By Jeff White (jwhite@virginia.edu)

CHARLOTTESVILLE — Starting today, visitors to John Paul Jones Arena can admire a piece of art that the University hopes will inspire those who represent UVa in athletic competition, as well as reflect their fighting spirit.

An 8-by-10½-foot painting, titled “The Battle of Flamborough Head,” now hangs in the arena’s main concourse, adjacent to the main lobby, above the donor wall outside section 309.

The oil-on-canvas painting, by Dean Mosher, depicts a battle fought during the Revolutionary War on Sept. 23, 1779, off the coast of Yorkshire, England. During this fight, John Paul Jones, captain of the Bonhomme Richard, was said to have defiantly offered this memorable response to an English captain who asked if Jones planned to surrender:

“I have not yet begun to fight!”

That famous quotation already is inscribed on a wall at the arena’s eastern end. Now UVa has added another link to the man considered to be the father of the American navy.

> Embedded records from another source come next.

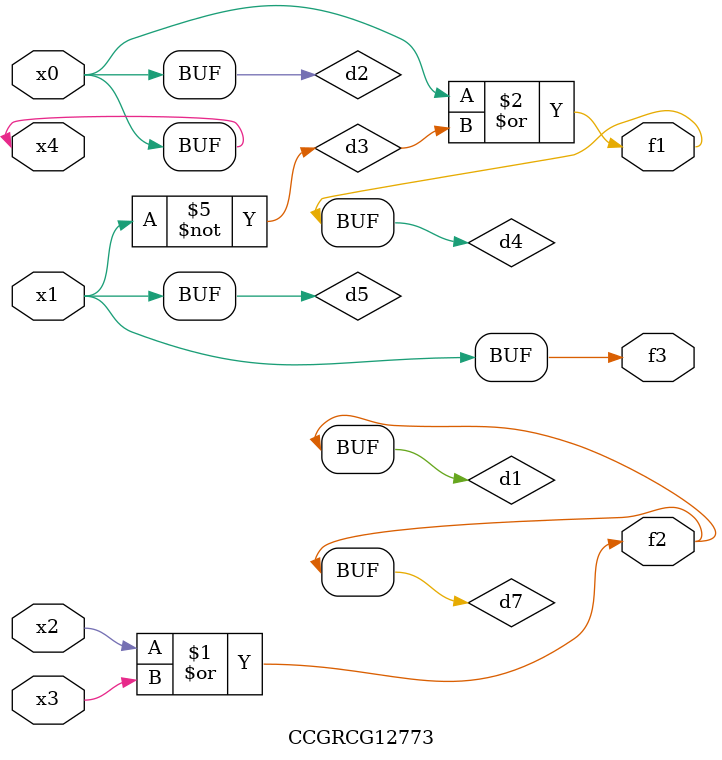
<source format=v>
module CCGRCG12773(
	input x0, x1, x2, x3, x4,
	output f1, f2, f3
);

	wire d1, d2, d3, d4, d5, d6, d7;

	or (d1, x2, x3);
	buf (d2, x0, x4);
	not (d3, x1);
	or (d4, d2, d3);
	not (d5, d3);
	nand (d6, d1, d3);
	or (d7, d1);
	assign f1 = d4;
	assign f2 = d7;
	assign f3 = d5;
endmodule

</source>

It can be confusing for those not well-versed in the arena’s history, but John Paul Jones the naval hero is no relation to the arena’s namesake. That man is John Paul “Jack” Jones, a 1948 graduate of UVa’s School of Law, whose son, Paul Tudor Jones, donated more than $35 million to help build the arena.

Paul Tudor Jones, a 1976 graduate of UVa, purchased the painting from Mosher and donated it to his alma mater. UVa’s colors, blue and orange, dominate the painting, as chance would have it.

The Joneses were among the guests Friday night at a private gathering during which the painting was unveiled. Others included UVa President Teresa Sullivan, players and coaches from UVa’s basketball teams, football coach Mike London, Mosher’s wife and children, and Dr. James C. Bradford and Peter Reaveley, two of the naval scholars with whom Mosher worked to ensure his painting was as historically accurate as possible.

To the group, Mosher spoke about the battle and its significance and described the methods he used to painstakingly create the painting in his studio in Fairhope, Ala.

In an interview Thursday evening at the arena, Mosher talked about the painting he finished on April 12, 1997, about 17 months after he began.

“It really has been an interesting road, and this is certainly a high point for me,” Mosher said. “I’m honored to be here.

“I’m hoping this will be a piece of inspiration. If you really believe in what you’re fighting for, look what our great American heroes went through.”

A interactive kiosk near the painting provides information on the battle and its historical impact, on John Paul Jones, who is buried at the U.S. Naval Academy in Annapolis, Md., and on Mosher and the extraordinary steps he took to get the details correct.

“None of us can go back exactly in history,” he said, “but I’ve tried to come as close as I possibly can to going back to every single solitary detail.”

Mosher grew up on Mobile Bay, Ala., and his other historical paintings include “The Battle of Mobile Bay.” That took place in August 1864 and was the last major naval battle of the Civil War.

The hero of the battle was a Union admiral, David Farragut, to whom is attributed a quotation as famous as John Paul Jones’ — “Damn the torpedoes, full speed ahead!”

Another Mosher painting — a portrait of John Paul Jones titled “I Have Not Yet Begun to Fight!” — hangs at the U.S. Naval Academy.

Paul Tudor Jones learned of the “The Battle of Flamborough Head” painting from UVa alumni Nance Fleming and Jim Wilmoth, who run Patina Gallery in Fairhope. Jones asked Jon Oliver, UVa’s executive associate director of athletics, to visit Fairhope and look at the painting.

Oliver arrived planning to spend 30 minutes with Mosher. Three hours later, Oliver was still with the artist, whose passion for his work is palpable. When he left Mosher’s home, Oliver called Paul Tudor Jones and said he thought the painting might enhance John Paul Jones Arena.

“After getting an entire education about the painting and the battle, it really impressed me in terms of the things that Admiral Jones had to go through to win that battle,” Oliver said, “and I saw a true alliance with what we’re trying to do on a daily basis in terms of our basketball teams, and all of our sports.

“You take on a challenge and you face adversity and you’ve got to find a way to overcome that adversity to be successful. When you think about that battle, there’s no greater challenge than what he went through, and it kind of ties back to what we’re trying to do.

“The association between the two names is the first tie, but ‘I have not yet begun to fight’ is a great thing that we should be living by every day when we take on people and play them.”

Among the busts at Monticello is one of Thomas Jefferson’s friend John Paul Jones. And now, at the university that Mr. Jefferson founded, a painting of Jones is prominently displayed. That it hangs in an arena strikes Mosher as fitting.

“I think this is the perfect home for it,” he said.

“Whenever you want to inspire, whenever you want people to understand the sacrifice it takes to fight for what you believe in, to win, it’s an absolutely logical progression to carry that into a sports metaphor. But it can also be an academic metaphor.

“It just [applies to] anybody who wants to work hard and understands you’re going to get knocked down before you get back up again sometimes.”